The USA's Federal Deposit Indemnity Corporation is making it clear: if you work for a financially challenged bank, you are going to have to justify why you should get a termination bonus.

"As part of supervisory efforts to address executive compensation in the financial services industry, the FDIC is issuing the attached guidance on handling applications to make permissible golden parachute payments. This guidance clarifies the golden parachute application process for troubled institutions, specifies the type of information necessary to satisfy the certification requirements, and
highlights factors considered by supervisory staff when determining whether to approve a golden parachute payment." So says FDIC in its announcement of the new guidance.

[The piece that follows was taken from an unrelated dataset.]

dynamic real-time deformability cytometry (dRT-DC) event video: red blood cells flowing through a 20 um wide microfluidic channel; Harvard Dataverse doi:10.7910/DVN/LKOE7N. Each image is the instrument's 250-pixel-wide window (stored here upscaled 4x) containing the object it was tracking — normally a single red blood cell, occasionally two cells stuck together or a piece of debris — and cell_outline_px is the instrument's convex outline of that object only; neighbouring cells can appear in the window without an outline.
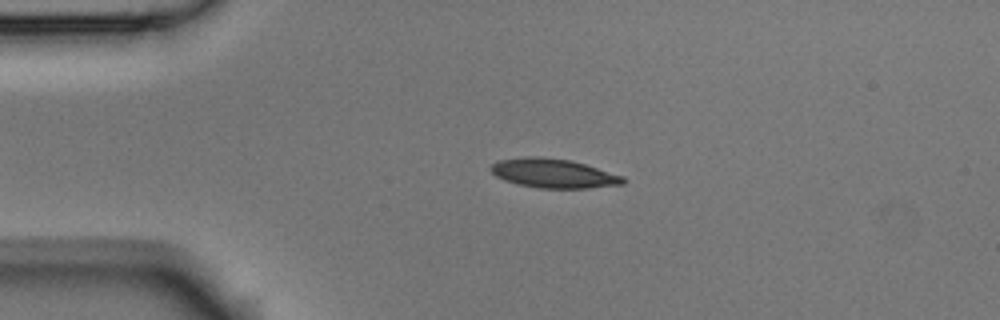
{"species": "Egyptian fruit bat (a non-hibernating species)", "species_latin": "Rousettus aegyptiacus", "temperature_condition": "room temperature", "stored_images_in_passage": 4, "camera_frame_rate_fps": 3000, "um_per_image_px": 0.085, "animal": {"sex": "male"}, "frame": {"image": 1, "passage_image": 3, "time_ms": 0.667, "image_size_px": [1000, 320], "cell_outline_px": [[628, 180], [624, 184], [588, 188], [540, 188], [520, 184], [504, 180], [496, 176], [488, 168], [492, 164], [500, 160], [532, 156], [536, 156], [572, 160], [624, 176]], "centroid_in_image_um": [47.09, 14.73], "position_along_channel_um": 37.9, "area_um2": 22.43}}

The following is the announcement (unedited)

Highlights:

* Golden parachute payments refer to amounts paid by "troubled" entities to an institution-affiliated party (IAP) that are contingent on the IAP's termination.
* The FDI Act and its implementing rules preclude "troubled" institutions (those rated composite "4" or "5" or meeting other criteria) from making a golden parachute payment, except as provided by the rules. Exceptions are permitted, by application, in identified circumstances and provided specific certifications are made.
* Applications made on behalf of senior management will be subject to heightened scrutiny that will include an evaluation of the individual's performance as well as his or her influence and involvement over major corporate initiatives and policy decisions, especially any actions that may have facilitated high-risk banking strategies.
* The FIL provides more detailed guidance on the type of information required and the factors considered by supervisory staff when evaluating the application and any proposed payment amount.
* To simplify and reduce the number of applications required, the guidance establishes a de minimis golden parachute payment for lower-level employees of up to $5,000 per individual without a supervisory application in most cases. The bank is required to maintain a record of the individuals receiving the payments together with a signed and dated certification of the amounts received.
* Combined applications are also permitted in situations where an institution seeks to pay relatively small amounts to lower-level employees with similar responsibilities and salary levels or implement a reduction-in-force or reorganization.
* When approving an application for a golden parachute payment, the FDIC may either require a staged dispersal of payments or a claw back provision.
* This is new guidance and does not supersede any outstanding guidance.